El resultado ha sido un exhaustivo estudio que, como el principal responsable del mismo recalca, recoge propuestas, no decisiones definitivas. La última palabra, tanto del futuro que le aguarda a la estatua de Varela como al resto de elementos estudiados, lo tendrán los responsables políticos, siempre en aplicación de la nueva Ley de Memoria Histórica que el Gobierno de Zapatero aprobó en la pasada legislatura.

Aunque se han tenido en cuenta las connotaciones populares de esta figura militar y el valor artístico de la obra, el monumento en recuerdo a Varela se levantó, según ha dictaminado la mencionada comisión municipal, "con el fin de glorificar el alzamiento militar franquista".

Así se contempla, al menos, en las actas de la junta pro-monumento al general Varela, de carácter municipal aunque formada por distintos colectivos sociales. De hecho, la estatua se erigió en los años 40, pocos años después de que concluyera la Guerra Civil, y se financió con donativos del propio pueblo isleño.

Podría creerse en un principio que el momento de popularidad alcanzado por este militar a raíz de su nombramiento como Hijo Predilecto de San Fernando en el año 1923 pudo ser el motivo de que se decidiera construirle una estatua. Pero este acontecimiento queda demasiado lejos -más de veinte años antes- con respecto al de colocación del monumento.

La estatua de Varela, además, fue un encargo del propio general al escultor Aniceto Marinas García, autor también del monumento a Las Cortes de Cádiz o el de Velázquez instalado a la entrada del Museo del Prado, en Madrid.

No obstante, la estatua del general Varela no es el único elemento que la comisión municipal considera vinculado al régimen franquista. También lo están, a juicio de sus conclusiones, los nombres de once calles del nomenclator y cuatro lápidas conmemorativas.

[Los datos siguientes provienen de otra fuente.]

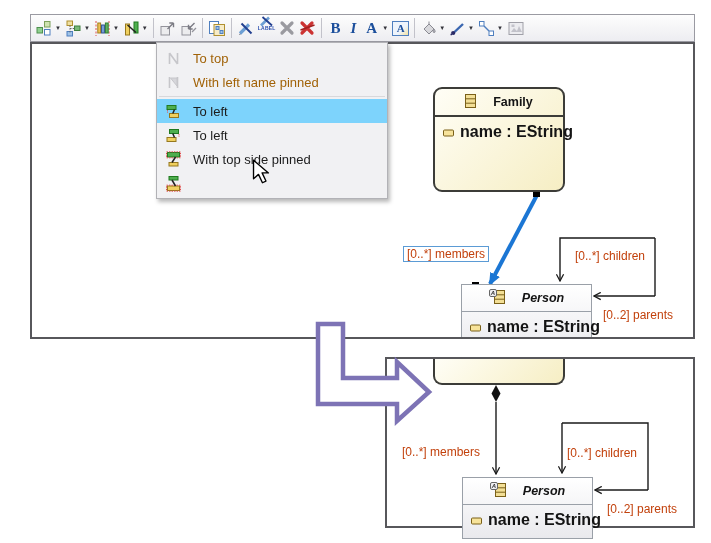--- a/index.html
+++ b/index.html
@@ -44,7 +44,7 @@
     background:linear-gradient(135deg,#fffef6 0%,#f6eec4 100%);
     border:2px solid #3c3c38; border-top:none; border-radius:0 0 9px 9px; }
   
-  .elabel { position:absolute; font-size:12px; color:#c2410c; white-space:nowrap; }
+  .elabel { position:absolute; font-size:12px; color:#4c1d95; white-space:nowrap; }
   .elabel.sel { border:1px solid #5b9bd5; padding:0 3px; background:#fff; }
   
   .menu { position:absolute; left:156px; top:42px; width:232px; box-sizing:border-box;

Entre los nombres de calles que tendrían, por tanto, que modificarse en cumplimiento de la Ley de Memoria Histórica figuran algunos como Batalla del Ebro -en la barriada de La Casería-, Ricardo Isasi (e Ivisón) -también en La Casería- y Ricardo Olivera (Manzorro) -en La Ardila-, éstos dos últimos militares golpistas y muy relacionados en el movimiento franquista.

Algunos nombres de calles, más que eliminarlos, proponen que se cambien en parte. Es el caso de las calles Alcázar de Toledo y Castillo de Olite, que denominan el escenario de una hazaña bélica de Franco y un barco en el que se libró una importante batalla respectivamente, pero también son monumento nacional y una embarcación española, de forma que añadiendo estas apostillas a los rótulos con los nombres de las calles sería suficiente.

Mención aparte merece la retirada de seis honores o distinciones de la época. Entre ellas, las de Hijo Adoptivo a Ricardo Isasi e Hijo Predilecto a Ricardo Olivera así como las concedidas al propio Francisco Franco.